**DÉTAILS DE L'EXERCICE:** Selon le texte sur la gestion de l'eau, pourquoi peut-on s'interroger, en Suisse, sur l'utilité d'introduire une structure supplémentaire liée au bassin versant ? Répondez en une à trois phrases.

**TEXTE À LIRE:**

* * * * *

La gestion de l’eau, à l’aune du fédéralisme

Études de cas en Suisse et au Brésil

Comment évaluer le niveau d’intégration de la gestion des ressources en eau dans un bassin versant ? Les structures fédérales, dans des pays comme la Suisse et le Brésil par exemple, favorisent-elles ou au contraire entravent-elles la mise en pratique des modes de gestion largement prônés aujourd’hui par la communauté internationale ? C’est la thématique assez originale que développe Graziele Muniz Miranda dans la thèse de doctorat [1] qu’elle vient de soutenir à l’Université de Lausanne. Pour son travail, elle s’est penchée tout particulièrement sur deux cas d’étude : en Suisse, le bassin versant Mèbre-Sorge, dans l’agglomération lausannoise, et au Brésil, la municipalité de Piracicaba, dans les bassins versants Piracicaba, Capivari et Jundiaí. La chercheuse brésilienne présente ici les principales conclusions de sa recherche.


 Graziele Muniz Miranda : "Dans le domaine de la gestion des ressources en eau et depuis pas mal d’années déjà, les grandes institutions internationales s’efforcent de promouvoir le concept de ’gestion intégrée’ - bien connue aujourd’hui sous l’acronyme GIRE (gestion intégrée des ressources en eau) [2] - comme une sorte de méthode idéale qu’il conviendrait de mettre en pratique un peu partout. Et, de fait, plusieurs gouvernements en ont fait leur credo. Brièvement dit, cela se décline en quelques principes-clés comme la gestion de l’eau par bassin versant, la participation des acteurs concernés notamment au niveau local, l’accès à des informations et des bases de données fiables, des moyens financiers, humains et techniques suffisants, des règlements et des organismes de mise en œuvre, etc.

Quand je suis arrivée à Lausanne pour continuer mes études en géographie commencées à São Paulo, j’ai assez vite compris qu’en Suisse la décentralisation est très forte et que le niveau local, c’est-à-dire la commune ou le canton qui sont d’ailleurs de taille relativement petite, joue un rôle important dans les processus de décision, sans parler des droits d’initiative et de référendum. Dans ces conditions, vu que les collectivités locales sont très impliquées dans les plans d’approvisionnement en eau ou d’assainissement, on peut légitimement s’interroger sur l’utilité d’introduire une structure supplémentaire liée au bassin versant. À quoi s’ajoute le fait que les bassins versants ne correspondent généralement pas aux découpages politiques et administratifs.

* * * * *

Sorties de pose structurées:
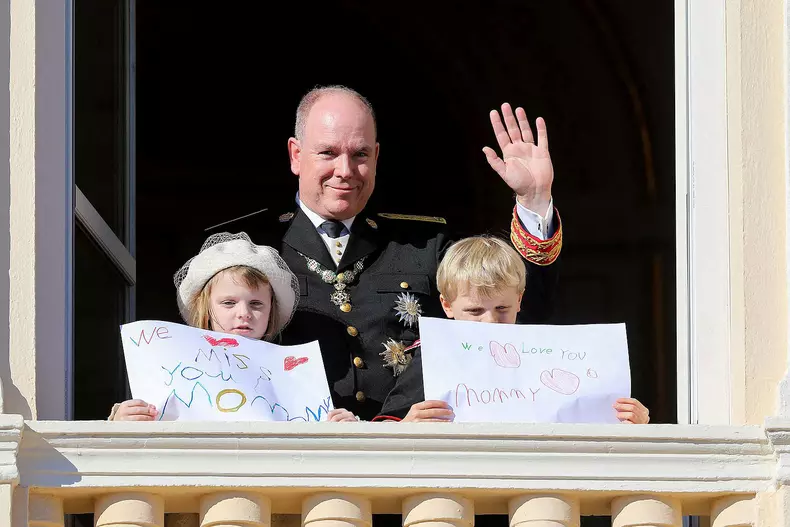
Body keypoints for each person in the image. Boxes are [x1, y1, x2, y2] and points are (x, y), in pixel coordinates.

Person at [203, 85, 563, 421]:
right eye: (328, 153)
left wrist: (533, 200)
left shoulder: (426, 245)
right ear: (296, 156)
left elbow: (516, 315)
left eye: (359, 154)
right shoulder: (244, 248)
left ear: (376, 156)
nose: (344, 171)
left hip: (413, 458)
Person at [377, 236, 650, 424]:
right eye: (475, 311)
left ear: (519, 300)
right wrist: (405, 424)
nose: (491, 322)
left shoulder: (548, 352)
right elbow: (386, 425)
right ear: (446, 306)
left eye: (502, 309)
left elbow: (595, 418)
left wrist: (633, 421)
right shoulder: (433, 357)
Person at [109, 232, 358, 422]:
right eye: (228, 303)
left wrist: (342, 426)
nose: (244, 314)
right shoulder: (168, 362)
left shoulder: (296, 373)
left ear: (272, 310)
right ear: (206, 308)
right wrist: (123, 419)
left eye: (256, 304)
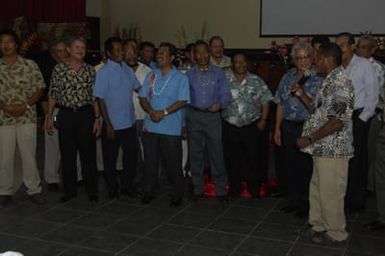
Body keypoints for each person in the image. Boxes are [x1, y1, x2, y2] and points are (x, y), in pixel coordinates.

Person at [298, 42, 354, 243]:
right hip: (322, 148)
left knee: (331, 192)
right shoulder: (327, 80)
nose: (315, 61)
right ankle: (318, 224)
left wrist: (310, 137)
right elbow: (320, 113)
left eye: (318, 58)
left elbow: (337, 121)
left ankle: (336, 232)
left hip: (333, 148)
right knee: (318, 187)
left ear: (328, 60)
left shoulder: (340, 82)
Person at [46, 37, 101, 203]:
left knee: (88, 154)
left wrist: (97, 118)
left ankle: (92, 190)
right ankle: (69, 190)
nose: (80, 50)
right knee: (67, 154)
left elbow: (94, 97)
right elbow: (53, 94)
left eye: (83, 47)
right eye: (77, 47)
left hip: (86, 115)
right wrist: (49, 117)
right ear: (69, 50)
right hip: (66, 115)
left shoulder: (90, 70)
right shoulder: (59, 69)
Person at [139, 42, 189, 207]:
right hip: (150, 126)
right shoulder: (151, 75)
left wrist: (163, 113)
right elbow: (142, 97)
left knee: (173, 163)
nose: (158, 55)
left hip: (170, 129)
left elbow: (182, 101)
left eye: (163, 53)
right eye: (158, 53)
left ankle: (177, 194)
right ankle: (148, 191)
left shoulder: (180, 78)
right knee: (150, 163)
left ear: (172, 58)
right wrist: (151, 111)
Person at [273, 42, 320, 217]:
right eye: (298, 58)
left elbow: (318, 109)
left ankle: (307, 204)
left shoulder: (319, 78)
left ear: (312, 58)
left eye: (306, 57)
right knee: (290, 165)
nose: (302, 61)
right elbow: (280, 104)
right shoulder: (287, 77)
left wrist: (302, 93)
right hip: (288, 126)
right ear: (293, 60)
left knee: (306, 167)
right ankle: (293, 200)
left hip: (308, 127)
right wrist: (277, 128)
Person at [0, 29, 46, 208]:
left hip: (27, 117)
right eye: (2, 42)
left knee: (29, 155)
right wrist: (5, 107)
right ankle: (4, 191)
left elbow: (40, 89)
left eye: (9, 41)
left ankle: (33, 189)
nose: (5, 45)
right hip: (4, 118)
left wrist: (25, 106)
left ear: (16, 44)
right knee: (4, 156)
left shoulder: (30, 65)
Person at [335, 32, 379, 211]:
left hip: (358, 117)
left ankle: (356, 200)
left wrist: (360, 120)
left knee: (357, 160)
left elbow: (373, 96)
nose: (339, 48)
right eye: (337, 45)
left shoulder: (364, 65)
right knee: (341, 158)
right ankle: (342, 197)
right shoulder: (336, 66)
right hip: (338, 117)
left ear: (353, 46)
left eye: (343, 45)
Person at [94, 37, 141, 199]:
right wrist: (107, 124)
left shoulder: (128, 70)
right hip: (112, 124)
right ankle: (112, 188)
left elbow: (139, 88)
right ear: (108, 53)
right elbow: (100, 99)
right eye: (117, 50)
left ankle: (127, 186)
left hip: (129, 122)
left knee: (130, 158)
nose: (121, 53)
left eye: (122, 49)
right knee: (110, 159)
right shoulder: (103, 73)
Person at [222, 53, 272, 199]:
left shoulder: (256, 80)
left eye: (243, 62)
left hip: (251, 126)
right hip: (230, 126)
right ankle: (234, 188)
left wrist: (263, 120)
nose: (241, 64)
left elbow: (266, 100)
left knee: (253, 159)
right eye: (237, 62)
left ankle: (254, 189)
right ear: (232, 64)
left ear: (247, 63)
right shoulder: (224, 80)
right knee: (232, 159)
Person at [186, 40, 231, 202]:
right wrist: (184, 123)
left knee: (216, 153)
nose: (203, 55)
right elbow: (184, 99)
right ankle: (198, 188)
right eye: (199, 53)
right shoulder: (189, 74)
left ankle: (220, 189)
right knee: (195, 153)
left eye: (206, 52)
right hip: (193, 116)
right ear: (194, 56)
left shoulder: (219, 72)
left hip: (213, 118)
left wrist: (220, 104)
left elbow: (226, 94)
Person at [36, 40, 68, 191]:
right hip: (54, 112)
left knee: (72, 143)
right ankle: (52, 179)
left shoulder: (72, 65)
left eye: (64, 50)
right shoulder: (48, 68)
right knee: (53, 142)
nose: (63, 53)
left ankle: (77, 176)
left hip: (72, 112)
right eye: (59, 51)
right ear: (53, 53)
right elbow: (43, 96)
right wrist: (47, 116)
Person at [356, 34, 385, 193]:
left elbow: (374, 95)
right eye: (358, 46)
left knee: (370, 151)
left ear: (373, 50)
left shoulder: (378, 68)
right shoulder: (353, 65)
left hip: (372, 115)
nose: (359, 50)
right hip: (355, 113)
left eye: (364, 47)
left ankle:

* * * * *

**RÉPONSE ATTENDUE:** En Suisse, la décentralisation est très forte, et les collectivités locales, communes ou cantons, sont très impliquées dans les plans d'approvisionnement en eau ou d'assainissement. De plus, les bassins versants ne correspondent généralement pas aux découpages politiques et administratifs.